> Document excerpt:
☆ ☆ ☆ ☆ ☆ ☆ ☆
My partner Sarah was feeling shut down. It was winter. At the time, our three-month-old son had a fever, and she’d been cooped up in the house with him for days. I thought fresh air would be good for both of them, but nothing I’d been saying could convince her to go outside. I was getting impatient.
“Let’s take the stroller to the park right now!” I said. It was pitch black and minus ten, with thick snowflakes blowing past the street lamp.
She looked at me with great forbearance and said, “I have a better idea: let’s do the felt sense.”
I had forgotten. This was our night practice, something we sometimes did at the end of the day, when we were out of sorts with each other and needed to reconnect.
The “felt sense” was coined in the 70s by a brilliant University of Chicago philosopher and researcher named Eugene Gendlin. At the time, Gendlin was interested in the question of what makes psychotherapy successful. Did it have to do with the modality of therapy, or with the therapist? In his research, he concluded it was neither. Those who got the most out of therapy seemed to all do something similar: directed by their therapist, they were able to get a clear nonverbal sense of their body’s experience in the moment. Gendlin called this “the felt sense”: a subtle stream of intuitions and somatic sensations. It became the basis of his own influential style of therapy, known as “Focusing.”
I said to Sarah, “Close your eyes, and place your attention inside your body. What’s coming between you and feeling ok in this moment?”
It was a standard opening. She knew what to do.
“I feel tension in my neck and shoulders, they feel hunched.”
She paused.
“It’s funny. It reminds me that I used to carry myself with my shoulders back. I felt good – confident. But now I’m always hunched over our baby, feeding him, looking at him. My body has taken on a new shape.”
This is what Focusing is like – maybe it starts with a sensation, but the full meaning of what’s going on is larger. It also involves associations, images, even memories. I repeated what she said back to her, while she deliberately felt into her experience.
She cocked her head. “There’s something else. A vulnerable feeling in my eyes.”
Another pause.
“It’s like I’m not just protecting him. I’m … huh … huh ...”
I stayed quiet while she worked it out.
“Yes, that’s it. I’m also protecting myself. Oh. Wow.”
The insights started to unspool.
“If I’m on the street or in a restaurant and he starts crying, I realize I often feel that people are judging me.” Her voice was tight. “It’s like this with new mothers. Everyone has an opinion about how things should be done. It makes me want to stay hidden, where I can safely make mistakes.” She sighed. “That’s why I don’t want to go outside.”
☆ ☆ ☆ ☆ ☆ ☆ ☆
> What the task requires: Give again, word for word, the part of the felt sense account starting with "She paused." and going on through "started to unspool.". The records have no connection to the text.
☆ ☆ ☆ ☆ ☆ ☆ ☆
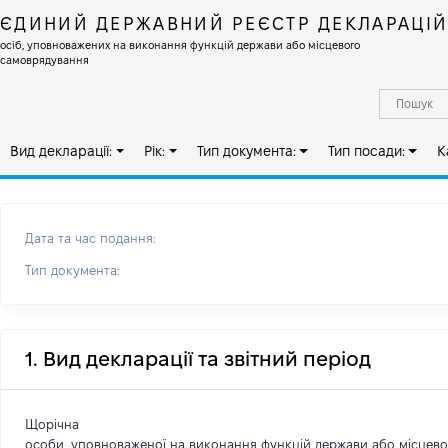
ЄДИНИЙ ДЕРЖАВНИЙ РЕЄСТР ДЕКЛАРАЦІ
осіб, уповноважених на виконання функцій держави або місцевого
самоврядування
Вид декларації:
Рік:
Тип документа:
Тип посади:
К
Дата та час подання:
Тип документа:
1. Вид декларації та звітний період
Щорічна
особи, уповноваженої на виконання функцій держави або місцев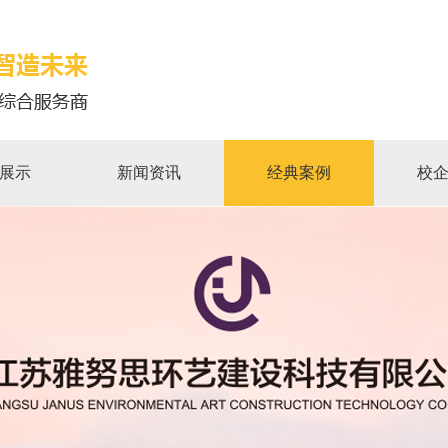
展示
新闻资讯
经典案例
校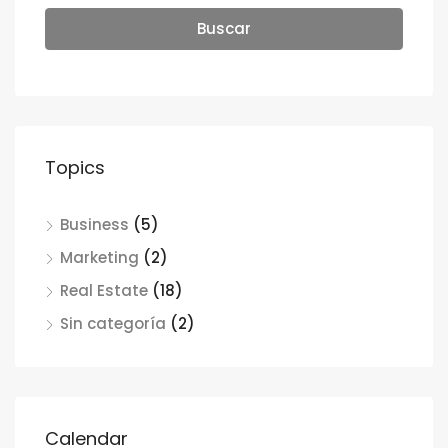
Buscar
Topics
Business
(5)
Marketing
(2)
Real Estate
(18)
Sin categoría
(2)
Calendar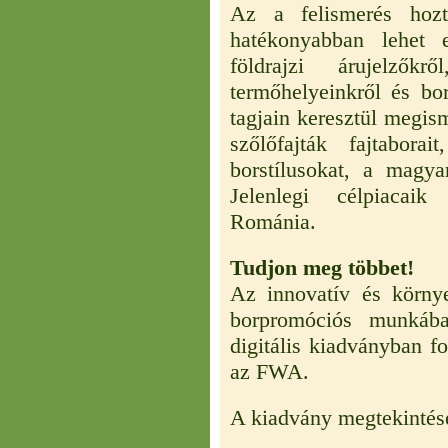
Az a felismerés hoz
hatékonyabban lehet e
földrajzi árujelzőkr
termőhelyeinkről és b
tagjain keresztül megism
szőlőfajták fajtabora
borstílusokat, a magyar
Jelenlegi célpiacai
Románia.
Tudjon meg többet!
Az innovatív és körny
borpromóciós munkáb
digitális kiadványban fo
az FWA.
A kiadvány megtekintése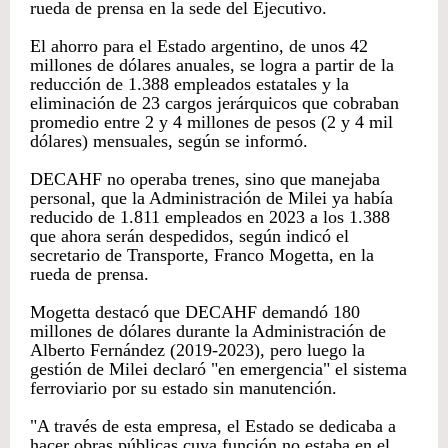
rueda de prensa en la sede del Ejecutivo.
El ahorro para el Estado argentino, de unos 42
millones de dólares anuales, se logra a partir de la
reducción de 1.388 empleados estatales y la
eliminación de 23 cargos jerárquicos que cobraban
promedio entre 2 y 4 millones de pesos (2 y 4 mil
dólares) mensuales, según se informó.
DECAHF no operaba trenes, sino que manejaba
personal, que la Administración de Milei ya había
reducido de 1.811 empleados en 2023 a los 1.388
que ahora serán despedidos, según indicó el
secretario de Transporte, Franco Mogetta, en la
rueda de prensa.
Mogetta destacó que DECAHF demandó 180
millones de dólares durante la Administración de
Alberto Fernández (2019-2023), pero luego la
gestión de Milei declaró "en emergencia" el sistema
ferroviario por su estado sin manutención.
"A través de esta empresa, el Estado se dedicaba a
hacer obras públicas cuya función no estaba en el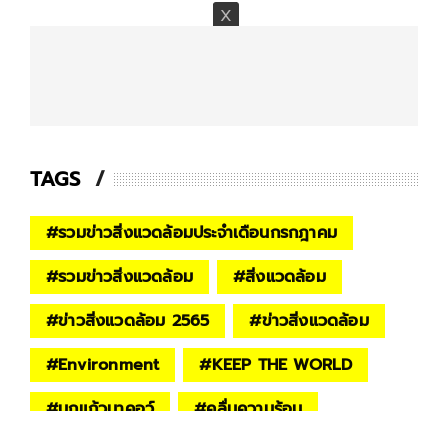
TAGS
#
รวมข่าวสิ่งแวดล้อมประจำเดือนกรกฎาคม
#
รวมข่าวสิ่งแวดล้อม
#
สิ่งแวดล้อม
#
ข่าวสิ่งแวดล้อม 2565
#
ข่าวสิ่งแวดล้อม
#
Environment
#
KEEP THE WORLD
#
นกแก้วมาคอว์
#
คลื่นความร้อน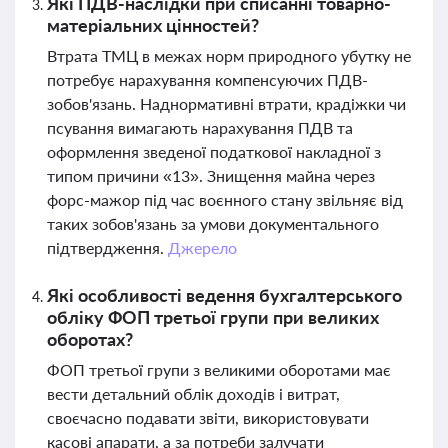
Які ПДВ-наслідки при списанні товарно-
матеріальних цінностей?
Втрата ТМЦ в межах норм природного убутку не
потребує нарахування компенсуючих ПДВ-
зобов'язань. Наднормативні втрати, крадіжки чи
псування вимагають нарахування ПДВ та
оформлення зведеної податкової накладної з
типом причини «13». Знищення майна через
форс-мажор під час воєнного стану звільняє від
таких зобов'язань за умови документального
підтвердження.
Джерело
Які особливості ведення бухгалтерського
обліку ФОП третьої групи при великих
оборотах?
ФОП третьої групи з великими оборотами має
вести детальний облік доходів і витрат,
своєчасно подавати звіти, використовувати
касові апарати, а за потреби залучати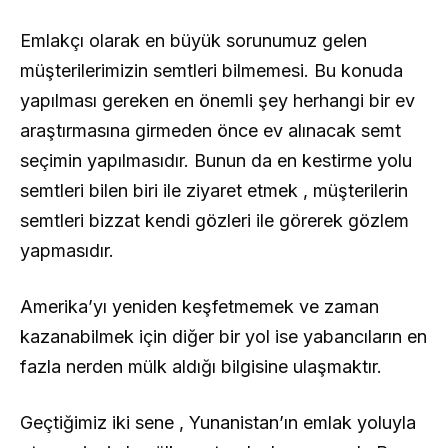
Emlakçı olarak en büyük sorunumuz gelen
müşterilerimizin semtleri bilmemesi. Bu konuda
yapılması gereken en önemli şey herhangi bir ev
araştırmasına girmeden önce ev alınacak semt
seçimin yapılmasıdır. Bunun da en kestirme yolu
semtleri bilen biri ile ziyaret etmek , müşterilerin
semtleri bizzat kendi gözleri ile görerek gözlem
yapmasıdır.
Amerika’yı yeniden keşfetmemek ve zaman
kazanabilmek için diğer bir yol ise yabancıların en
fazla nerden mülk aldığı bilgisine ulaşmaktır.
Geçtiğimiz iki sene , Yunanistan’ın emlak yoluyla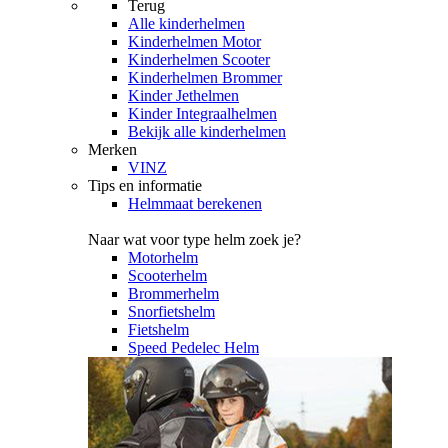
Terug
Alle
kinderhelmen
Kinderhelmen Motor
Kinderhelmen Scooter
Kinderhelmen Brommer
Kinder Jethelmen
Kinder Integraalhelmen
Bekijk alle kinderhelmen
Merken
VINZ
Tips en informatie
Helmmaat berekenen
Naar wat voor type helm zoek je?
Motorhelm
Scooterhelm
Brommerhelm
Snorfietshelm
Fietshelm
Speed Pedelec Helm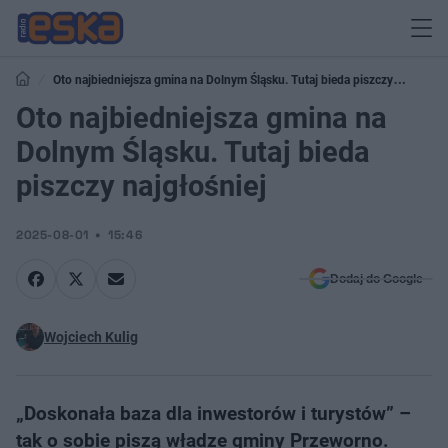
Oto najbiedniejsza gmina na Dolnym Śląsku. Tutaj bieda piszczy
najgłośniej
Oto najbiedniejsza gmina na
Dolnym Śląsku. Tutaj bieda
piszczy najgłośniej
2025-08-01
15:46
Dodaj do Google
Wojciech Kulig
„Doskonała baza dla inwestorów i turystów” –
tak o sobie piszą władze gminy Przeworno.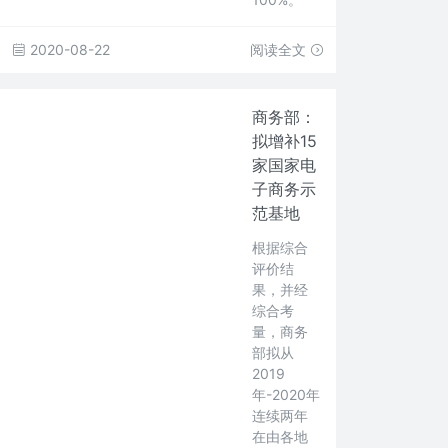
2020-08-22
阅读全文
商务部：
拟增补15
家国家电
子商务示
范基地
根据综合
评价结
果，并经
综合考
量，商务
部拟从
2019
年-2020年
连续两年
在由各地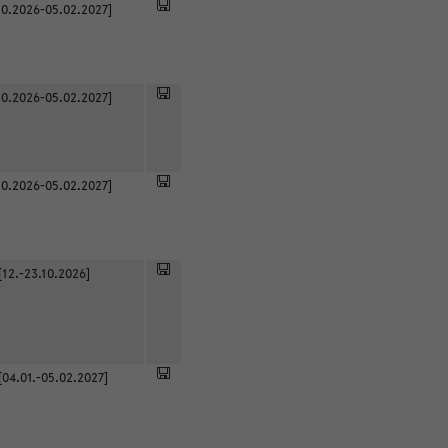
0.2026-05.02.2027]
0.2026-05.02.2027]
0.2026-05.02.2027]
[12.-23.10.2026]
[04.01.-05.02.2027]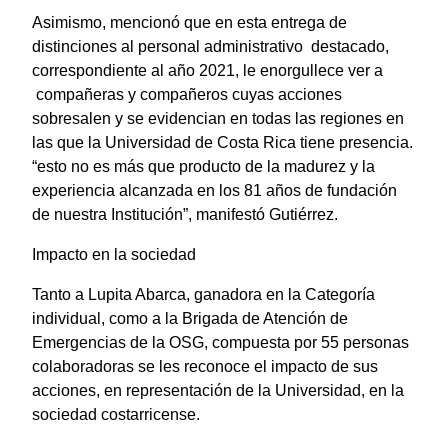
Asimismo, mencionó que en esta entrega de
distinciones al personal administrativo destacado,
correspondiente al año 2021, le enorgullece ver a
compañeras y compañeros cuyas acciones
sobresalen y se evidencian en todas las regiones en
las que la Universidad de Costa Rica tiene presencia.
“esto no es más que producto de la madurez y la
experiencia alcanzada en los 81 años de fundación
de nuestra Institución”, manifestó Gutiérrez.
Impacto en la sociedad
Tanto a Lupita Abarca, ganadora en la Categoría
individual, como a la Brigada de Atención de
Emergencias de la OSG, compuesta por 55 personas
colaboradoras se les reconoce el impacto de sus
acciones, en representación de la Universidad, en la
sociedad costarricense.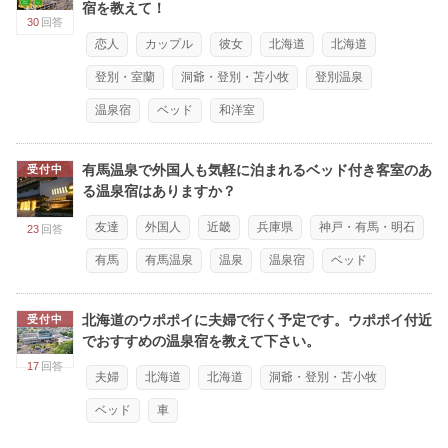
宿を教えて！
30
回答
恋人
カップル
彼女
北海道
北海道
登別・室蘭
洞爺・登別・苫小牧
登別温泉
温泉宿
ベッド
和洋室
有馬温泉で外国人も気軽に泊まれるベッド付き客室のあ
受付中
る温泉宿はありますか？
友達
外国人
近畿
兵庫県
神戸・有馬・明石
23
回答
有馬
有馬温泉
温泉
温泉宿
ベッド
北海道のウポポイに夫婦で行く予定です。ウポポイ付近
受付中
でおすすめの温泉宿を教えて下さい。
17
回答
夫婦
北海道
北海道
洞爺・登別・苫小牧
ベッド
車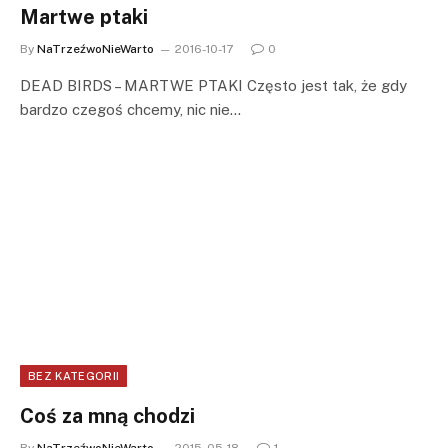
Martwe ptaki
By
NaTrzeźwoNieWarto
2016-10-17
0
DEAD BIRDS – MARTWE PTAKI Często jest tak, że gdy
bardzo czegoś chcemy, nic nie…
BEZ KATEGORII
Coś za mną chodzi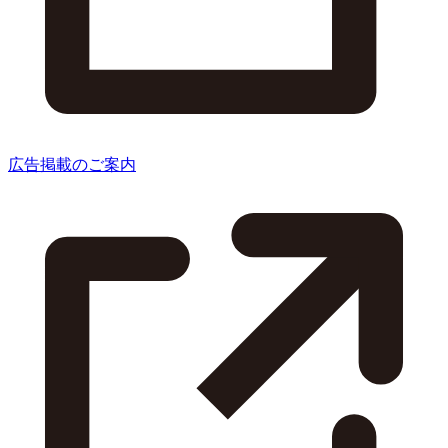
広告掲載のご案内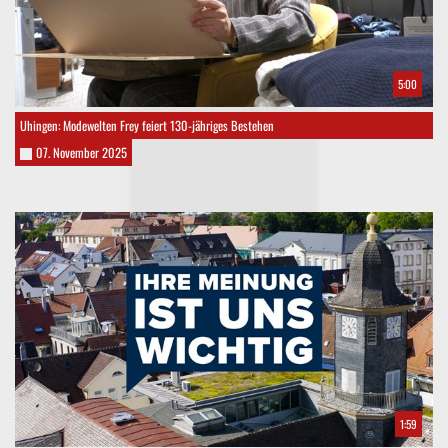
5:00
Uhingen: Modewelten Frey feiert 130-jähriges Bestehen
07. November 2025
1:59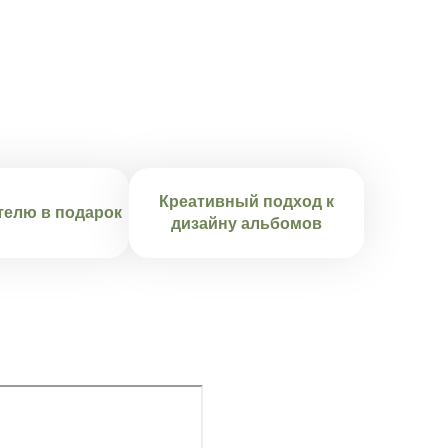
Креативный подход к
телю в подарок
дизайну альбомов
☆ ☆ ☆ ☆ ☆ ☆ ☆
> Result:
She paused.
“It’s funny. It reminds me that I used to carry myself with my shoulders back. I felt good – confident. But now I’m always hunched over our baby, feeding him, looking at him. My body has taken on a new shape.”
This is what Focusing is like – maybe it starts with a sensation, but the full meaning of what’s going on is larger. It also involves associations, images, even memories. I repeated what she said back to her, while she deliberately felt into her experience.
She cocked her head. “There’s something else. A vulnerable feeling in my eyes.”
Another pause.
“It’s like I’m not just protecting him. I’m … huh … huh ...”
I stayed quiet while she worked it out.
“Yes, that’s it. I’m also protecting myself. Oh. Wow.”
The insights started to unspool.